Esta interrupção impede o escoamento da produção do vizinho Sudão do Sul, que ganhou a independência em Julho de 2011 depois de duas décadas de guerra civil.
“O Presidente Bashir deu ordem ao ministro do Petróleo para parar com o transporte de crude do Sudão do Sul a partir de amanhã, domingo”, anunciou a rádio Omdurman, que é a estação oficial do Sudão, através de um alerta enviado por mensagem de texto para os utilizadores de telemóvel do país.
A decisão, que ainda não foi oficialmente justificada, terá um grande impacto na debilitada economia do Sudão do Sul, que depende quase exclusivamente da produção petrolífera. A agência de notícias estatal Suna informou que o ministro da Informação, Ahmed Belal Osman, prestaria informações sobre “o acordo de cooperação com o Sudão do Sul”, amanhã em Cartum.
O ministro referir-se-á também às acusações de que o Governo do Sudão do Sul tem estado a apoiar a actividade da Frente Revolucionária Sudanesa, que Cartum classifica como uma organização terrorista. No mês passado, Bashir tinha ameaçado travar a exportação se o Governo de Juba não cortasse a sua ligação aos grupos armados que actuam nos estados de Kordofan e do Nilo, e ainda na região de Darfur. O Presidente do Sudão do Sul, Salva Kiir, rejeita as acusações.

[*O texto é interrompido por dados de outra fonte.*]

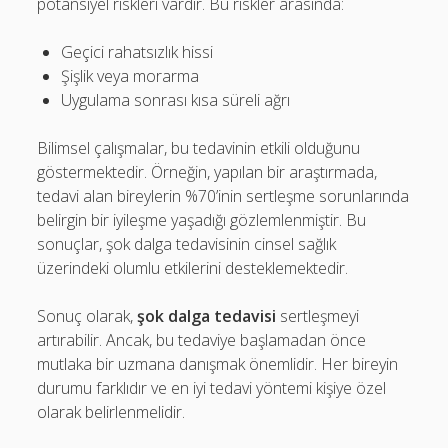
potansiyel riskleri vardır. Bu riskler arasında:
Geçici rahatsızlık hissi
Şişlik veya morarma
Uygulama sonrası kısa süreli ağrı
Bilimsel çalışmalar, bu tedavinin etkili olduğunu
göstermektedir. Örneğin, yapılan bir araştırmada,
tedavi alan bireylerin %70’inin sertleşme sorunlarında
belirgin bir iyileşme yaşadığı gözlemlenmiştir. Bu
sonuçlar, şok dalga tedavisinin cinsel sağlık
üzerindeki olumlu etkilerini desteklemektedir.
Sonuç olarak,
şok dalga tedavisi
sertleşmeyi
artırabilir. Ancak, bu tedaviye başlamadan önce
mutlaka bir uzmana danışmak önemlidir. Her bireyin
durumu farklıdır ve en iyi tedavi yöntemi kişiye özel
olarak belirlenmelidir.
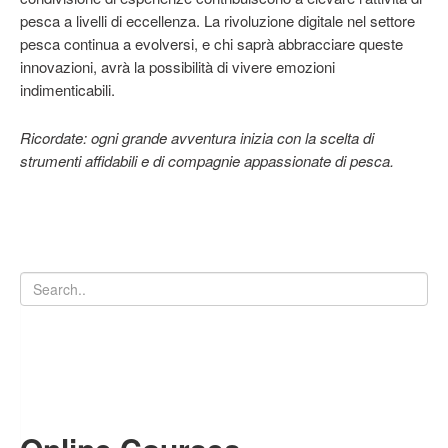
pesca a livelli di eccellenza. La rivoluzione digitale nel settore
pesca continua a evolversi, e chi saprà abbracciare queste
innovazioni, avrà la possibilità di vivere emozioni
indimenticabili.
Ricordate: ogni grande avventura inizia con la scelta di
strumenti affidabili e di compagnie appassionate di pesca.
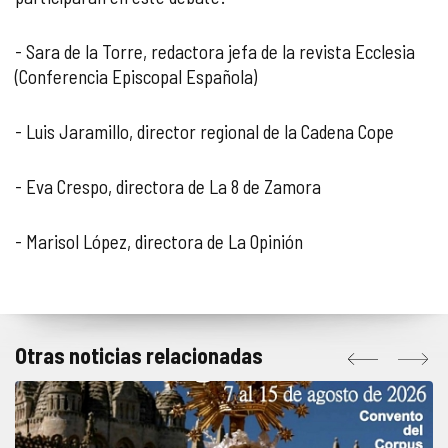
- Sara de la Torre, redactora jefa de la revista Ecclesia
(Conferencia Episcopal Española)
- Luis Jaramillo, director regional de la Cadena Cope
- Eva Crespo, directora de La 8 de Zamora
- Marisol López, directora de La Opinión
Otras noticias relacionadas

A manifestação de força de Omar al-Bashir face ao vizinho Sudão do Sul surge numa altura em que se tem avolumado a contestação ao seu regime. O descontentamento com a crise económica e a repressão do Governo levou a oposição, organizada na coligação Forças para o Consenso Nacional, a planear manifestações e protestos populares inéditos em Cartum.
“O regime está muito frágil. Vamos começar hoje a preparar as manifestações. Esperemos que o Governo caia em menos de cem dias”, disse à Reuters o líder da aliança da oposição, Farouk Abu Issa.
Os dois países mantêm um longo diferendo sobre o uso do oleoduto, que é o único da região. O impasse na negociação dos custos de transporte e distribuição através daquela plataforma de escoamento, e o desentendimento quanto à divisão e partilha das receitas provenientes da exploração petrolífera, levaram o Sudão a confiscar o petróleo do vizinho do Sul – o que por sua vez motivou a paralisação total da actividade extractiva. Um acordo foi alcançado em Março, permitindo o reatamento da produção e exportação.
Os Governos de Cartum, a Norte, e de Juba, a Sul, disputam a soberania do território fronteiriço de Abyei, onde se situa o poço de petróleo de Heglig que é o maior da região e responde por mais de metade da produção sudanesa. Manobras militares dos Exércitos dos dois países, no ano passado, avivaram o medo de um regresso da guerra civil e motivaram a intervenção diplomática dos Estados Unidos.
Além da demarcação definitiva das fronteiras de cada país, outros pontos de discórdia permanecem sem solução dois anos depois da secessão, nomeadamente o estatuto de milhões de refugiados da guerra civil.